**TASK STATEMENT**
The entries below contain a line with "[33,28,82,42] hic2gfa ->" and a line with "[648,465,705,479] hic2gfa ->". Retype exactly everything from the first down to the second, both included, and nothing else.

──────────

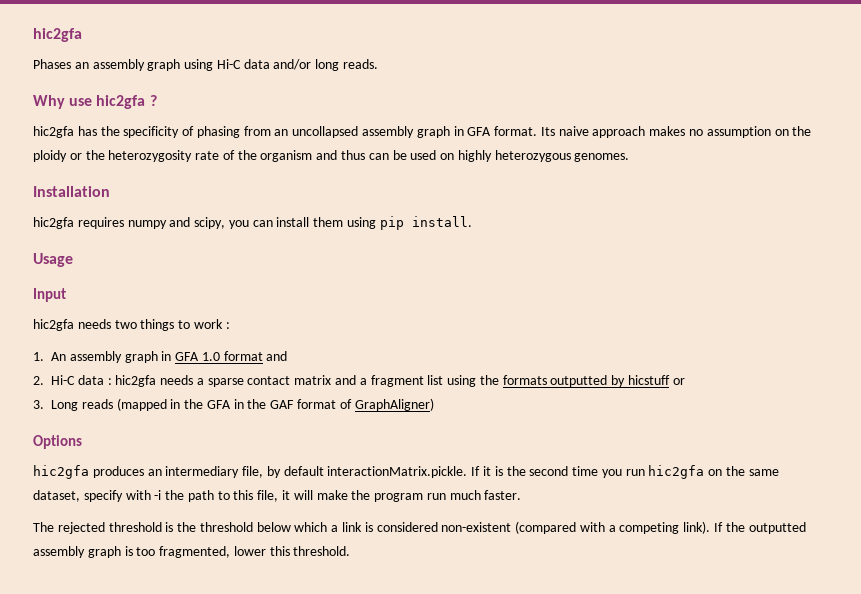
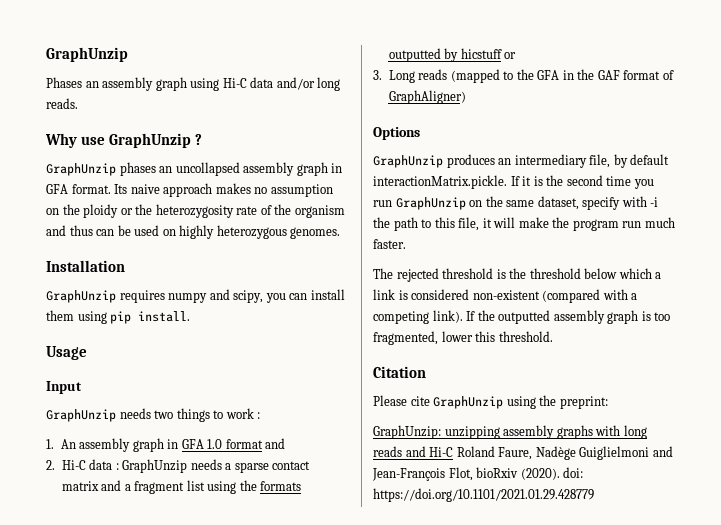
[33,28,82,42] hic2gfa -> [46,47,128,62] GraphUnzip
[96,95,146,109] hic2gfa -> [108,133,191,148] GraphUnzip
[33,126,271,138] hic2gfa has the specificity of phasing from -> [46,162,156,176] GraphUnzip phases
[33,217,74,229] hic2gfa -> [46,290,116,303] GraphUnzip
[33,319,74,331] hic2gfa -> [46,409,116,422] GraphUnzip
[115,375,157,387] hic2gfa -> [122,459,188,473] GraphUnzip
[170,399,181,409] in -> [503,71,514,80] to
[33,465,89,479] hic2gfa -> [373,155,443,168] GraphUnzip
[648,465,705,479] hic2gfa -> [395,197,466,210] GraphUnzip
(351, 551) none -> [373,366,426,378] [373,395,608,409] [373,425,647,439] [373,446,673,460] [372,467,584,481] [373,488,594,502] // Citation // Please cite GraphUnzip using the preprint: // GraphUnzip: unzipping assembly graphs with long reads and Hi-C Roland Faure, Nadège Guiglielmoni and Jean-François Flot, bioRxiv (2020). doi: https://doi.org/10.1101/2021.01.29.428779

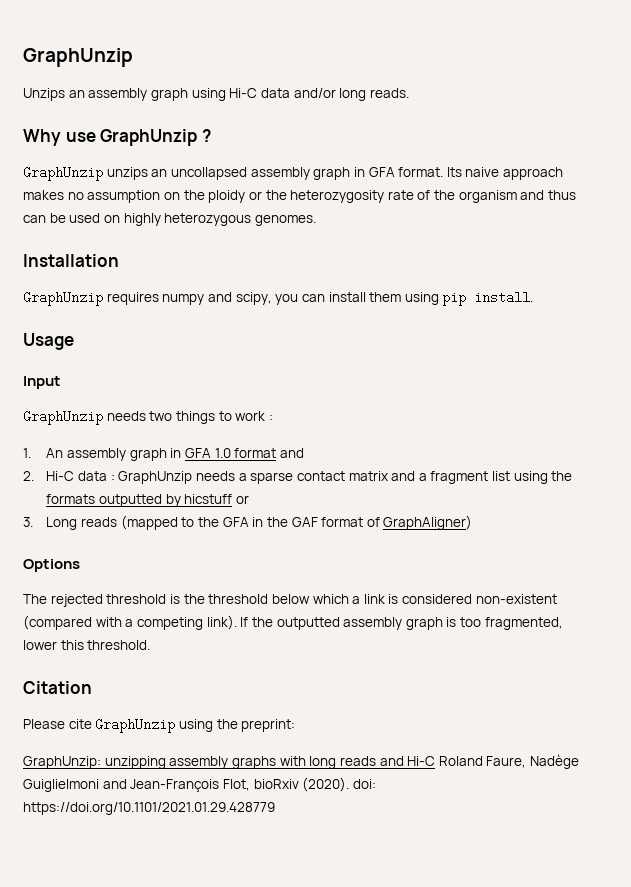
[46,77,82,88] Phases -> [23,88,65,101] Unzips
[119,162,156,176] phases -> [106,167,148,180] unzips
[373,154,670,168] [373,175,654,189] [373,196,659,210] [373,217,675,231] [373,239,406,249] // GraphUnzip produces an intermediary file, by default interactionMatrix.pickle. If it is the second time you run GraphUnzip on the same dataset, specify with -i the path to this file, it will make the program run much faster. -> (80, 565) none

──────────

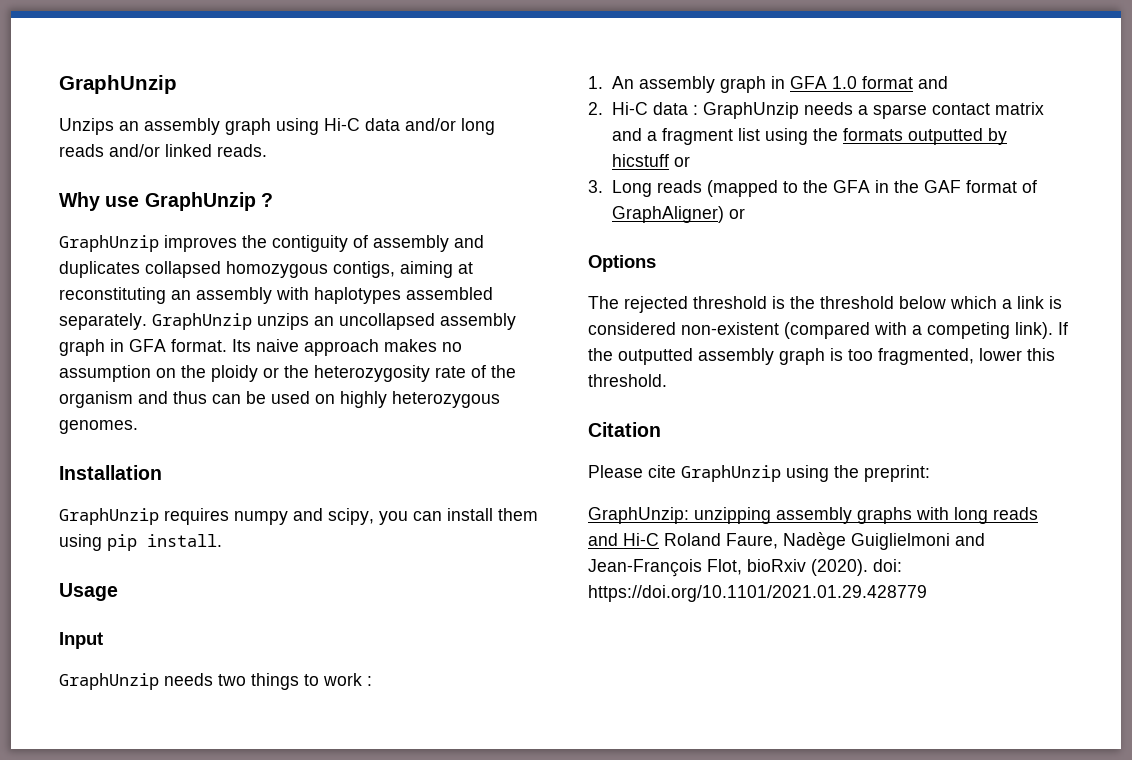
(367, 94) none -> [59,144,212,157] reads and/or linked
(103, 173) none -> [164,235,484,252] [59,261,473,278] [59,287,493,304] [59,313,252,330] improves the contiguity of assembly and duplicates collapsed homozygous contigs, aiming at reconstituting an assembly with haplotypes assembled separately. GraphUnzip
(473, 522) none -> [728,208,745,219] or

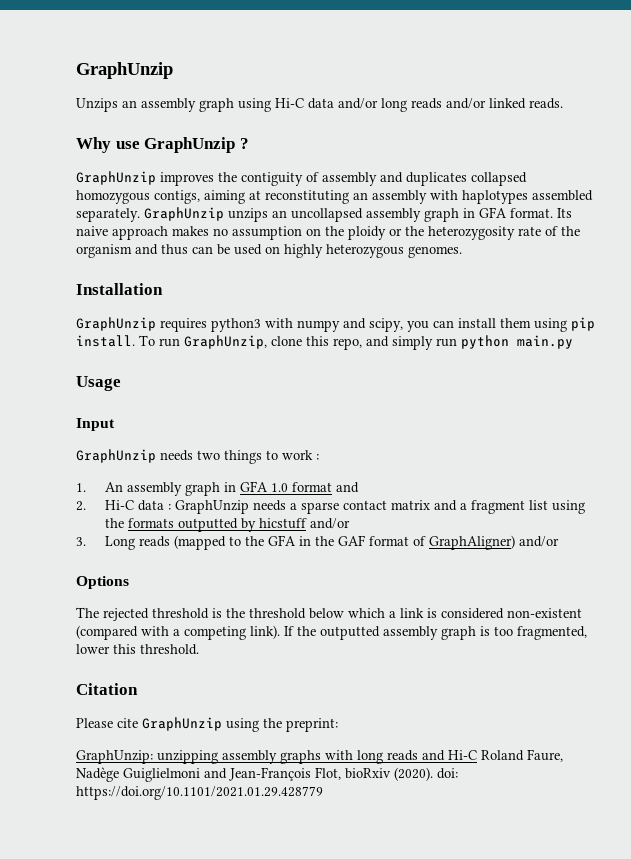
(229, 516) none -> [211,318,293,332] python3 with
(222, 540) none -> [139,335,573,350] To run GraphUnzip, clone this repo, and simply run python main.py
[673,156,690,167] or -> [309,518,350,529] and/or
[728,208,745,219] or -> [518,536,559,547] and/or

──────────

**TASK RESPONSE**
[33,28,82,42] hic2gfa -> [46,47,128,62] GraphUnzip
[96,95,146,109] hic2gfa -> [108,133,191,148] GraphUnzip
[33,126,271,138] hic2gfa has the specificity of phasing from -> [46,162,156,176] GraphUnzip phases
[33,217,74,229] hic2gfa -> [46,290,116,303] GraphUnzip
[33,319,74,331] hic2gfa -> [46,409,116,422] GraphUnzip
[115,375,157,387] hic2gfa -> [122,459,188,473] GraphUnzip
[170,399,181,409] in -> [503,71,514,80] to
[33,465,89,479] hic2gfa -> [373,155,443,168] GraphUnzip
[648,465,705,479] hic2gfa -> [395,197,466,210] GraphUnzip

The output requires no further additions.